Interactive prototype

Feature Map Visualization

See how different filters and CNN layers produce different activation maps that highlight edges, textures, and patterns.

Return to module Open prototype only

Structured teaching notes

Connect the interaction to the core idea.

These notes are written to sit below the interactive prototype, preserve the same teaching flow, and help the learner name what the visualization is showing.

Background

A feature map is the spatial response pattern produced after a filter looks at an image or at a previous layer. Your prototype is strongest when it shows that different channels light up for different reasons and that those responses become more abstract across layers. In Layer 1, the learner should notice local edges, contrast changes, and simple textures. In the middle layer, the learner should notice grouped contours, corners, and local parts built from earlier channels. In the deeper layer, the learner should stop expecting a normal-looking image filter and instead look for broader object-relevant regions and more abstract focus.

The overlay interaction is especially important because it connects a selected channel back to the original image region. So the supporting text should explain not only what a feature map is, but also what the learner is supposed to notice when clicking a map, changing the layer, and comparing channels.

Important formulas

Feature map_k = φ(W_k * input)

The k-th feature map stores how strongly filter Wk responds at each spatial position after the nonlinearity phi is applied.

Deeper layers transform earlier feature maps into newer, more abstract maps

Deeper layers do not start from raw pixels; they transform earlier feature maps into newer, more abstract maps.

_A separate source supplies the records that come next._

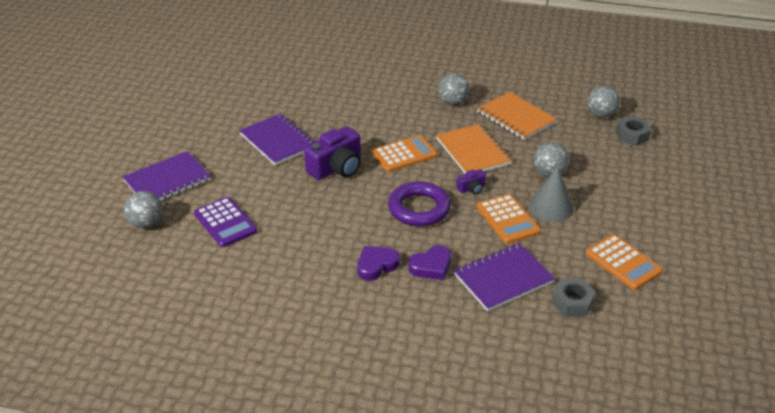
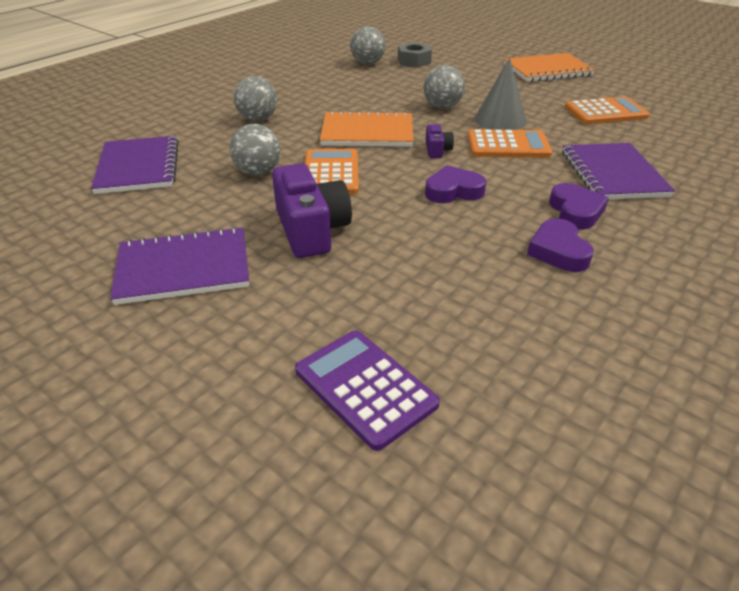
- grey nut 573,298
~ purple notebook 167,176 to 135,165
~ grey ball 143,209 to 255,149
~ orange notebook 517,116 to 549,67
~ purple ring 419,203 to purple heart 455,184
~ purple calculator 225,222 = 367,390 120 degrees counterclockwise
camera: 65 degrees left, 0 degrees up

Tensor shape = height x width x channels

A full feature-map tensor has height, width, and one channel for each filter.

Pros

Makes the internal behavior of a CNN more interpretable by showing where and how different filters respond.
Helps beginners see the hierarchy from simple local patterns to broader and more abstract representations.
Supports debugging because dead, redundant, or overly background-focused channels become easier to notice.
Connects the original image to internal activations through overlays, which makes the representation less mysterious.

Cons

Deeper maps can become abstract enough that they stop looking intuitively image-like.
A bright activation does not automatically mean that one channel alone is responsible for the final prediction.
Visualization can be misleading if map normalization or color scaling hides relative differences.
It is easy to over-interpret one selected map and forget that the network uses many channels together.

Quick example

On a shoe image, one shallow map may respond strongly along sole edges, another may prefer diagonal upper contours, and a deeper map may highlight a larger silhouette region. Clicking different channels reveals that the CNN is not storing one copy of the image; it is storing many specialized responses to different aspects of the same image.

Common mistake

A common mistake is to say that a feature map is 'just the filtered image.' That is too shallow, especially in deeper layers where the map is already built from earlier channels. Another mistake is to interpret one bright overlay as the whole explanation for the prediction, instead of one useful intermediate response among many.